While China—and especially Russia—are called out much more vociferously than in the previous two defense strategies and termed “principal priorities for the Department,” they’re also termed “long-term strategic competitions,” language very similar to those of the 2008 and 2012 documents. As to the lesser threats, “Concurrently, the Department will sustain its efforts to deter and counter rogue regimes such as North Korea and Iran, defeat terrorist threats to the United States, and consolidate our gains in Iraq and Afghanistan while moving to a more resource-sustainable approach.” Granting that one wouldn’t expect an unclassified, public-facing document to tell adversaries that they’re not a priority, it’s hard to read “sustain,” “defeat,” and “consolidate” as some sort of cutback.
Indeed, as Christopher Preble details elsewhere, aside from the standard lip service about bureaucratic efficiency (and yet another call for a Base Realignment and Closure process that Congress has signaled time and again it has no stomach for) there’s no concession anywhere in the document that there will be any prioritization at all. Indeed, it’s a veritable Christmas wish list. It declares that a “backlog of deferred readiness, procurement, and modernization requirements has grown in the last decade and a half and can no longer be ignored.” Accordingly, Mattis envisions that the 2019–2023 budget requests will call for “accelerating our modernization programs and devoting additional resources in a sustained effort to solidify our competitive advantage” across the entire spectrum of conflict. Among the highlights of the envisioned spending spree: “modernize the nuclear triad,” “investments in resilience, reconstitution, and operations to assure our space capabilities,” “invest in cyber defense, resilience, and the continued integration of cyber capabilities into the full spectrum of military operations,” “developing resilient, survivable, federated networks and information ecosystems from the tactical level up to strategic planning,” “layered missile defenses and disruptive capabilities for both theater missile threats and North Korean ballistic missile threats,” and “invest broadly in military application of autonomy, artificial intelligence, and machine learning, including rapid application of commercial breakthroughs, to gain competitive military advantages.” That’s just a sampling from one section of the wish list.

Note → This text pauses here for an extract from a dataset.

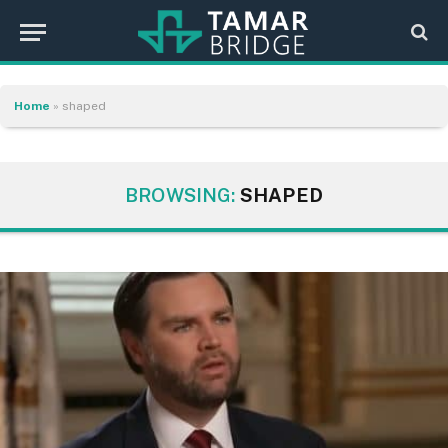
Home
»
shaped
BROWSING:
SHAPED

While the above assessment sounds harsh, it’s not really a criticism of Mattis or the NDS. In point of fact, everything being asked for here is perfectly in line with not only President Trump’s recent National Security Strategy (which I wrote about last month) but the last several strategy documents, including those of the Obama administration (of which I was also quite critical).
If the United States wishes to have global hegemony, then it needs to do precisely what Mattis is asking for. Being able to deter and, if it comes to it, defeat major powers like China and Russia while at the same time constraining rogue regimes like Iran and North Korea, as well as non-state actors like the Islamic State and Boko Haram, and while maintaining access to the global commons of sea, space and cyberspace, is going to require that the United States spend a whole lot more money than it’s already spending. There is little evidence, however, that there is the political will to implement massive tax hikes or cut funding elsewhere in the budget in order to achieve that goal.
James Joyner is a security studies professor at the Marine Corps Command and Staff College and a nonresident senior fellow at the Brent Scowcroft Center on International Security at the Atlantic Council. These views are his own.